Rom. 11:17   But if some of the branches were broken off, and you, a wild olive shoot, were grafted intheir place to share the rich root of the olive tree, 18 do not boast over the branches. If you do boast, remember that it is not you that support the root, but the root that supports you. 19 You will say, “Branches were broken off so that I might be grafted in.” 20 That is true. They were broken off because of their unbelief, but you stand only through faith. So do not become proud, but stand in awe. 21 For if God did not spare the natural branches, perhaps he will not spare you. 22 Note then the kindness and the severity of God: severity toward those who have fallen, but God’s kindness toward you, provided you continue in his kindness; otherwise you also will be cut off. 23 And even those of Israel, if they do not persist in unbelief, will be grafted in, for God has the power to graft them in again.24 For if you have been cut from what is by nature a wild olive tree and grafted, contrary to nature, into a cultivated olive tree, how much more will these natural branches be grafted back into their own olive tree.

After having humbled the Jews in chapters 9-10, Paul turns here to the Gentiles and says, not so fast—don’t get proud—if God is willing to let some of Israel go (and they are the natural branches of this Olive tree and you’re just a wild shoot lucky to be grafted in…), you better believe he can cut you out of the family tree if you leave this faith.  Verse 22 summarizes it best: “Note then the kindness and the severity of God: severity toward those who have fallen, but God’s kindness toward you, provided you continue in his kindness.”

So much for once saved, always saved. That is not to say we are constantly to be walking on spiritual eggshells, as it were, afraid at every point we might lose salvation; there is such a thing as too high of a view of our own salvation, as Paul warns against here and in 1 Cor. 10:12 (“…let anyone who thinks that he stands take heed lest he fall.”).
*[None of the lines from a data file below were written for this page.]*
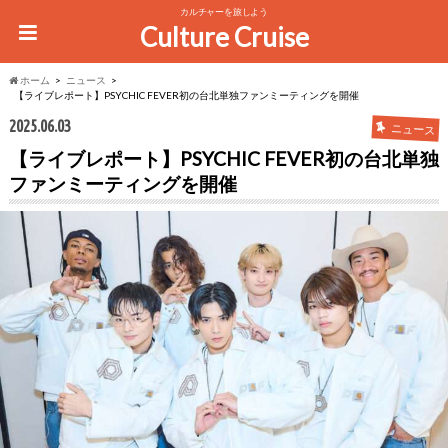
カルチャーを旅しよう
Culture Cruise
ホーム
ニュース
【ライブレポート】PSYCHIC FEVER初の台北単独ファンミーティングを開催
2025.06.03
ニュース
【ライブレポート】PSYCHIC FEVER初の台北単独
ファンミーティングを開催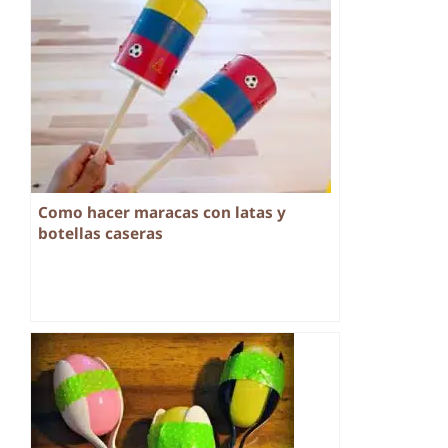
Como hacer maracas con latas y
botellas caseras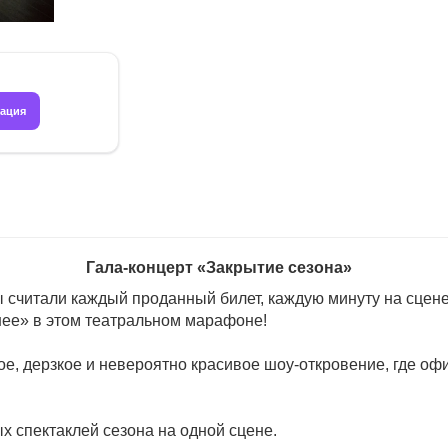
рация
Гала-концерт «Закрытие сезона»
Мы считали каждый проданный билет, каждую минуту на сце
ьнее» в этом театральном марафоне!
тное, дерзкое и невероятно красивое шоу-откровение, где
 спектаклей сезона на одной сцене.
Yet, Paul also goes great lengths in chapter 8 of Romans and elsewhere to remind us that if God spared his own Son, to what lengths will he not go to in order to save us (keeping, of course, His own need for fairness and justice in mind)? Consider Rom. 8:38-39, where Paul writes: “I am sure that neither death nor life, nor angels nor rulers, nor things present nor things to come, nor powers, nor height nor depth, nor anything else in all creation, will be able to separate us from the love of God in Christ Jesus our Lord.”

As we discussed in the last lesson, God’s Spirit equips us for our walk, yet we also have a role to play in obedience, so let us heed Paul’s words in this letter, to thank God for his mercy and for even living in us by His Spirit. Let us also show our sincerity of gratitude and newness of life in Christ by living out lives that look like we believe what we say we believe.